General framework for treating generation, propagation, and polarization of luminescence in anisotropic media

TL;DR

This paper presents a comprehensive framework for analyzing the polarization and propagation of luminescence in anisotropic media using Mueller matrices, accounting for excitation, scattering, and emission processes, validated on various complex materials.

Contribution

A novel general framework that models luminescence polarization transfer in anisotropic media by integrating excitation, scattering, and emission effects through Mueller matrices.

Findings

Framework successfully applied to chiral fluid, polymer film, and biaxial crystal.

Full simulation of fluorescence Mueller matrix in conoscopic illumination.

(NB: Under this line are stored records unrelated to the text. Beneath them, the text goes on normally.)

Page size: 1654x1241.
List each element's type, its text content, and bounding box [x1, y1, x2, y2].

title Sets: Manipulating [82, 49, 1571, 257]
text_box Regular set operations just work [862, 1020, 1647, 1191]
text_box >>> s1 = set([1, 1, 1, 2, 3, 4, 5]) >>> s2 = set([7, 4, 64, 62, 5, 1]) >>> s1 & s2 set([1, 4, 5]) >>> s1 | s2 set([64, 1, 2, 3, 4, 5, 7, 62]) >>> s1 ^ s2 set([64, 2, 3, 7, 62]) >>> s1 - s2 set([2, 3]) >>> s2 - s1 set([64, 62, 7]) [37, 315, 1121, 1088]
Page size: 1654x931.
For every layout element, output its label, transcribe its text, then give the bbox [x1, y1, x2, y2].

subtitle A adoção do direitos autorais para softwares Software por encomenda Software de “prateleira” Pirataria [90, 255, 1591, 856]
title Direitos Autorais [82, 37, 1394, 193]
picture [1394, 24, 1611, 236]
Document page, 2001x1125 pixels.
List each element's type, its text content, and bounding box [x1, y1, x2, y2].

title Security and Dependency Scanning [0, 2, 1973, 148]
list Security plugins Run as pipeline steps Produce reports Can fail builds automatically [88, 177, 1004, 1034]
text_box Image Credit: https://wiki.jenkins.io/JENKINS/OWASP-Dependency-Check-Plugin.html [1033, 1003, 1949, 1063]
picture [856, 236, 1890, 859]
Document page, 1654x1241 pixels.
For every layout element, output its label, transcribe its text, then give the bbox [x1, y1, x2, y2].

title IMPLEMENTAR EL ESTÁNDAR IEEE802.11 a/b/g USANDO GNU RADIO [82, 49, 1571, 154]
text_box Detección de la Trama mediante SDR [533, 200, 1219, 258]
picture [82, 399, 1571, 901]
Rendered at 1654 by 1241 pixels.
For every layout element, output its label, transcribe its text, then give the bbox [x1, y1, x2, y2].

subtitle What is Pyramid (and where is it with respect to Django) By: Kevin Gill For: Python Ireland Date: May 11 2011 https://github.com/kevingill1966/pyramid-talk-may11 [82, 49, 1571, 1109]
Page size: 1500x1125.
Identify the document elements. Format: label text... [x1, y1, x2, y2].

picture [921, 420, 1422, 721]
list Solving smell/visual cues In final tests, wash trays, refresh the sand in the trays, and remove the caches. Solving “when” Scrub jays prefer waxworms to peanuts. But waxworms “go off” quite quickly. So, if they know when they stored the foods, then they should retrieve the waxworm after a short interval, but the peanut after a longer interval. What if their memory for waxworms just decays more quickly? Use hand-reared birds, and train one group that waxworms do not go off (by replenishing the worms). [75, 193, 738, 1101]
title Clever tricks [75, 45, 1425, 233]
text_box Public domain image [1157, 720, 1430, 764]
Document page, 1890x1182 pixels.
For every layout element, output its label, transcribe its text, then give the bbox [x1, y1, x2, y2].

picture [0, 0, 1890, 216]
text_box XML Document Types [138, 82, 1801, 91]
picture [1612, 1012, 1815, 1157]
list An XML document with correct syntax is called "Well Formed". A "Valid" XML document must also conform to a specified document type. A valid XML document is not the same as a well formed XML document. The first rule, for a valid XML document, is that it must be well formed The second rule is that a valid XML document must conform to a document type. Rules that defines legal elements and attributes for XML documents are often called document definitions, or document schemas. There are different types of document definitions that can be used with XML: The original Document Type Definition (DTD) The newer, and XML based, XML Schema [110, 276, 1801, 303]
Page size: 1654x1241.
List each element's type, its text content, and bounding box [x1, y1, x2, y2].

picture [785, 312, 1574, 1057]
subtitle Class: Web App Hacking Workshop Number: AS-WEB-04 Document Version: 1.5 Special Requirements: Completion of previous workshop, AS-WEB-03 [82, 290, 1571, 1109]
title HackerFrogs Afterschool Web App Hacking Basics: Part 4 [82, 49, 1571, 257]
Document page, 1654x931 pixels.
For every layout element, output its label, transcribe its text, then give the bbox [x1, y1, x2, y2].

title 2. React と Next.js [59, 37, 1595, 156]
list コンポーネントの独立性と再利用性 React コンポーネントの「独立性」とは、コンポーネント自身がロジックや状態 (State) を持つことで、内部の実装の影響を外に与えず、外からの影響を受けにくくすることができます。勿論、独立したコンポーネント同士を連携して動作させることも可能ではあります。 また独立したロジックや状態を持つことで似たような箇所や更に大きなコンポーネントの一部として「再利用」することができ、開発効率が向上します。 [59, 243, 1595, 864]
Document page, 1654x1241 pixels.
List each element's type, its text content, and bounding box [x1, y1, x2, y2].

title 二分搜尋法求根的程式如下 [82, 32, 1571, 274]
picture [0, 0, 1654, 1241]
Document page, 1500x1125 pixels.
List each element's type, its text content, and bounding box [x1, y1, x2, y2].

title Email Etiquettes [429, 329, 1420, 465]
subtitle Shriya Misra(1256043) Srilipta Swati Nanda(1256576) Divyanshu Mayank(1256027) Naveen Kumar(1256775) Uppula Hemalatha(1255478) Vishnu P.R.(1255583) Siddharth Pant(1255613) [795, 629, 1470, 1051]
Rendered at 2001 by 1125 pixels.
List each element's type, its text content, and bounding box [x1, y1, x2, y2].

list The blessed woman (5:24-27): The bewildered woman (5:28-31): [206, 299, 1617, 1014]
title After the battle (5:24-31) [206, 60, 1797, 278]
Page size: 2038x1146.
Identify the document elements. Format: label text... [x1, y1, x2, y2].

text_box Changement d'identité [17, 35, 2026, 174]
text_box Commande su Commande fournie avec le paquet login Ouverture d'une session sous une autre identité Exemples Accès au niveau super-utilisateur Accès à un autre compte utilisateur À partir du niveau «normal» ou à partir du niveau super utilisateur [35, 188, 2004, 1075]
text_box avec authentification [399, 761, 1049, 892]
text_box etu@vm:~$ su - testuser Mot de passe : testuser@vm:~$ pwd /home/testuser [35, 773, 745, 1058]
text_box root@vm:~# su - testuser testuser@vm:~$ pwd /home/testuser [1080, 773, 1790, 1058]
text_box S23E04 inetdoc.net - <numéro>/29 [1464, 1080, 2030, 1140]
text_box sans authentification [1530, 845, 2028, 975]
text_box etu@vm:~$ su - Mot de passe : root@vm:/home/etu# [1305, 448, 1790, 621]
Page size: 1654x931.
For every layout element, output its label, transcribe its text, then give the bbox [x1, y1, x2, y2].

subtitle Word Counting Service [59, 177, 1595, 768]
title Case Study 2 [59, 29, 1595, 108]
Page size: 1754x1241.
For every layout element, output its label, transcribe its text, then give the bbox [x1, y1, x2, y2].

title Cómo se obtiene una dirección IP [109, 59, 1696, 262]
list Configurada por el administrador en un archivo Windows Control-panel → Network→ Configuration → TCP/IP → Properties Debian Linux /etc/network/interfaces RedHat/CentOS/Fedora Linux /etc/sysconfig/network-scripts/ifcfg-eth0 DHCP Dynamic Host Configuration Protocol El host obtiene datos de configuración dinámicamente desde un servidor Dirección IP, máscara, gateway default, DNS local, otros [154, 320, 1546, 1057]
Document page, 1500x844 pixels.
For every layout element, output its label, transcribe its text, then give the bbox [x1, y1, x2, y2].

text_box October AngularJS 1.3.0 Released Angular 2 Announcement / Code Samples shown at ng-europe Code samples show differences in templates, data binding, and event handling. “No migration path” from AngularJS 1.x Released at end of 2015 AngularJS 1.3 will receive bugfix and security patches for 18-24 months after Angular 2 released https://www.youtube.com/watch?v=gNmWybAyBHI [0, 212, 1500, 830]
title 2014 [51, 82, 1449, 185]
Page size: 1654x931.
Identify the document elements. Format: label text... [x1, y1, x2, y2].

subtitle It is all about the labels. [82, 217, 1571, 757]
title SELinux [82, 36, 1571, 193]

Bridges luminescence spectroscopy with advanced polarimetry techniques.

Abstract

Complete polarimeters deliver the full polarization transfer matrix of a medium that relates input polarization states to output polarization states. In order to interpret the Mueller matrix of a luminescent medium at the emission frequency, accountings are required for polarization transformations of the medium at the excitation frequency, the light scattering event, and the polarization transformations at the emission frequency. A general framework for this kind of analysis is presented herein. The fluorescence Mueller matrix is expressed as a product of Mueller matrices of the medium at the excitation and emission frequencies and a scattering matrix, integrated over path length. The Stokes vector for the incident light, evolving according to the Mueller matrix of the medium at the excitation frequency, is multiplied by the scattering matrix to give a Stokes vector of the emitted light along the propagation direction. The scattering matrix is derived from an incoherent orientation ensemble average over a phenomenological scattering tensor that embodies intrinsic molecular scattering proprieties, and dynamical processes that occur during the excited state. The general framework is evaluated for three anisotropic materials carrying luminescent dye molecules including the following: a chiral fluid, a stretched polymer film, and a chiral, biaxial crystal. In the latter case, the most complex, the Mueller matrix was collected in conoscopic illumination and the fluorescence Mueller matrix, mapped in k-space, was fully simulated by the strategy outlined above. Luminescence spectroscopy has typically stood apart from the developments in polarimetry of the past two generations. This need not be indefinite.